Standing in the kitchen of Vij's -- an Indian restaurant in Vancouver, British Columbia, that's been hailed as one of the finest in North America -- is an unusual and mouth-watering privilege.
At least it was, until some of the newest ingredients showed up.
One of those ingredients is crickets -- little eyeballs, legs and all -- especially yucky when you look at them really close up.
But not yucky to eat, according to Meeru Dhalwala, the restaurant's co-owner and chef. She says that not only do they taste good, they're good for the environment.
"Raising bugs for human consumption is environmentally much, much friendlier than raising cattle, raising chicken, raising pigs," she said, adding that the bugs aren't a replacement for meat, but a supplement.
"I'm not going to be up here and say, you know, that this cricket tastes better than the beef tenderloin that I serve," she said.
Her husband, Vij, the man with the name on the restaurant, says, "Bugs are in."
Nightline visited the restaurant when the crickets were on the menu for the first time. Vij Dhalwala says that diners just need time to get used to the idea.
"Mutton kabobs were the same way," he explained. "People were like, Oh, mutton, I've never eaten mutton. We were the first ones to do it. I don't do it for the fear factor, I do it for the taste factor."
Still…bugs? Why bugs?
"These crickets happen to be way, way higher in iron than beef, chicken, pork, anything," said Meeru. "Much higher in iron. Much higher in calcium. They've got a fantastic amount of protein in them. Super low-fat."
And she says they're not as weird as you might think -- no more strange than prawns, for instance -- which is why fancy restaurants around the world are buying into bugs.
"Like Chex cereal," Meeru said.
But they won't look like bugs when they hit the dinner table. After a swift ride in the blender, they're rolled up, mixed with spices, cooked a little more and served up as "cricket paranta."
The verdict from our taste test was an enthusiastic thumbs-up.

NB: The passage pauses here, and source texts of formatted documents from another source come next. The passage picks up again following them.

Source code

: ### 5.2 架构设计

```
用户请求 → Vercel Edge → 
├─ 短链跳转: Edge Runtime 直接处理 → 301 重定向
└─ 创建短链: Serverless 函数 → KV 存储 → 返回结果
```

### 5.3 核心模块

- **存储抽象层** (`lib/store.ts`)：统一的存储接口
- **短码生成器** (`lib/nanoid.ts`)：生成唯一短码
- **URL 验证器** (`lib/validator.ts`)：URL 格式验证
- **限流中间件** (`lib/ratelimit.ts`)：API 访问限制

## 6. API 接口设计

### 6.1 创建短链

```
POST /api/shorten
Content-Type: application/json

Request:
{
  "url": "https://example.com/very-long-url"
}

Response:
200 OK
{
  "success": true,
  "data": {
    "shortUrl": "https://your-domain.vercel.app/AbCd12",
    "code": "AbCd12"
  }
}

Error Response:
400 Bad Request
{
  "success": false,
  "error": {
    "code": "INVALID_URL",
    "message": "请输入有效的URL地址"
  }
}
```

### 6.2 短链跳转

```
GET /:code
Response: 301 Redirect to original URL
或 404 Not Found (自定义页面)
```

"You're getting the health and the taste," said Meeru.
But getting actual diners to try it -- people who waited in line for some of North America's finest Indian food -- well, that was a bit of a challenge.

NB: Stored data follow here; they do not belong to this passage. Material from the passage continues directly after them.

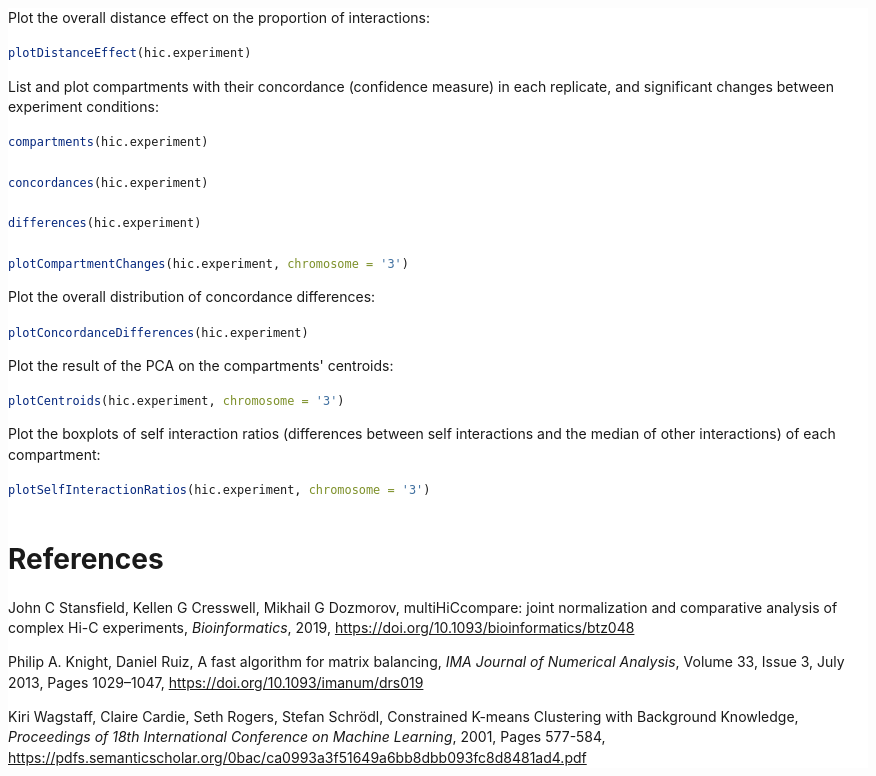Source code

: Plot the overall distance effect on the proportion of interactions:

```r
plotDistanceEffect(hic.experiment)
```

List and plot compartments with their concordance (confidence measure) in each
replicate, and significant changes between experiment conditions:

```r
compartments(hic.experiment)

concordances(hic.experiment)

differences(hic.experiment)

plotCompartmentChanges(hic.experiment, chromosome = '3')
```

Plot the overall distribution of concordance differences:

```r
plotConcordanceDifferences(hic.experiment)
```

Plot the result of the PCA on the compartments' centroids:

```r
plotCentroids(hic.experiment, chromosome = '3')
```

Plot the boxplots of self interaction ratios (differences between self
interactions and the median of other interactions) of each compartment:

```r
plotSelfInteractionRatios(hic.experiment, chromosome = '3')
```


# References

John C Stansfield, Kellen G Cresswell, Mikhail G Dozmorov, multiHiCcompare:
joint normalization and comparative analysis of complex Hi-C experiments,
_Bioinformatics_, 2019, https://doi.org/10.1093/bioinformatics/btz048

Philip A. Knight, Daniel Ruiz, A fast algorithm for matrix balancing, _IMA
Journal of Numerical Analysis_, Volume 33, Issue 3, July 2013, Pages 1029–1047,
https://doi.org/10.1093/imanum/drs019

Kiri Wagstaff, Claire Cardie, Seth Rogers, Stefan Schrödl, Constrained K-means
Clustering with Background Knowledge, _Proceedings of 18th International
Conference on Machine Learning_, 2001, Pages 577-584,
https://pdfs.semanticscholar.org/0bac/ca0993a3f51649a6bb8dbb093fc8d8481ad4.pdf

[multihiccompare-publication]: https://doi.org/10.1093/bioinformatics/btz048
[knight-ruiz-publication]: https://doi.org/10.1093/imanum/drs019
[constrained-k-means-publication]: https://pdfs.semanticscholar.org/0bac/ca0993a3f51649a6bb8dbb093fc8d8481ad4.pdf

[cooler-documentation]: https://cooler.readthedocs.io/en/latest/
[juicer-documentation]: https://github.com/aidenlab/juicer/wiki/Data
[hicpro-documentation]: https://github.com/nservant/HiC-Pro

When the dish was explained to her, one diner wanted some clarification about the crickets. "The things that move?" she asked.
When Vij confirmed, she said, "No, thank you."

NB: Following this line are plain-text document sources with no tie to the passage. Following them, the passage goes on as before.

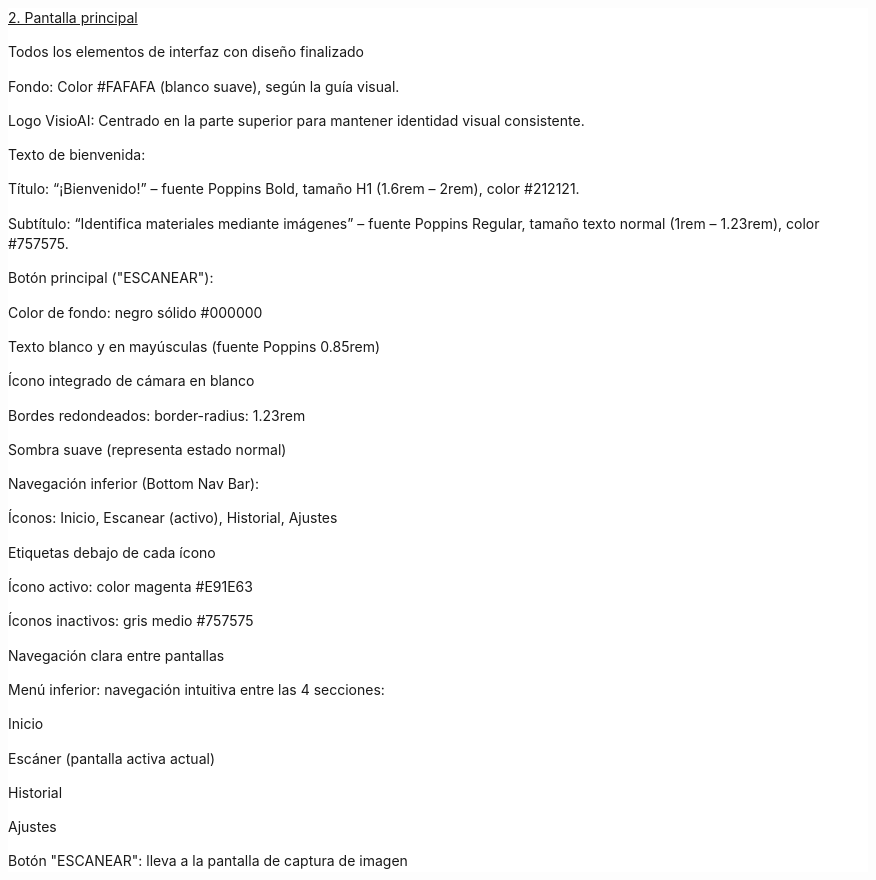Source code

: [ 2. Pantalla principal ](https://github.com/eduardo-griffith-utp/DESARROLLO_V_SIVM/blob/b5abdbe5c404bd75f74fd48f28136752b4a4773c/frontend/design/Assets-Resources/Pantallas%20de%20alta%20fidelidad/2.%20Pantalla%20principal.pdf)

 

Todos los elementos de interfaz con diseño finalizado 

Fondo: Color #FAFAFA (blanco suave), según la guía visual. 

Logo VisioAI: Centrado en la parte superior para mantener identidad visual consistente. 

 

Texto de bienvenida: 

Título: “¡Bienvenido!” – fuente Poppins Bold, tamaño H1 (1.6rem – 2rem), color #212121. 

Subtítulo: “Identifica materiales mediante imágenes” – fuente Poppins Regular, tamaño texto normal (1rem – 1.23rem), color #757575. 

 

Botón principal ("ESCANEAR"): 

 

Color de fondo: negro sólido #000000 

 

Texto blanco y en mayúsculas (fuente Poppins 0.85rem) 

Ícono integrado de cámara en blanco 

Bordes redondeados: border-radius: 1.23rem 

Sombra suave (representa estado normal) 

 

Navegación inferior (Bottom Nav Bar): 

Íconos: Inicio, Escanear (activo), Historial, Ajustes 

Etiquetas debajo de cada ícono 

Ícono activo: color magenta #E91E63 

Íconos inactivos: gris medio #757575 

 

 

Navegación clara entre pantallas 

Menú inferior: navegación intuitiva entre las 4 secciones: 

Inicio 

Escáner (pantalla activa actual) 

Historial 

Ajustes 

 

Botón "ESCANEAR": lleva a la pantalla de captura de imagen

Some other diners also declined to give the crickets a chance.
"Not for me," said one woman. "I think it's the thought of it more than the taste. Black bits. Smashed cricket, no."
To be fair, plenty of people did try it, and for the most part, actually enjoyed it. But in the world of big-time bug eating, crickets are for amateurs.
David Gordon, the author of such tasty reading treats as the "Eat-a-Bug Cookbook" and the "Complete Cockroach," specializes in the really big stuff, and he doesn't believe in disguising his bugs as normal food.
"I like to think of myself as the Martha Stewart of bug chefs," he said.
Gordon really likes eating bugs and cooked up an assortment of crickets, worms, grasshoppers, even scorpions for one wide-eyed group of children.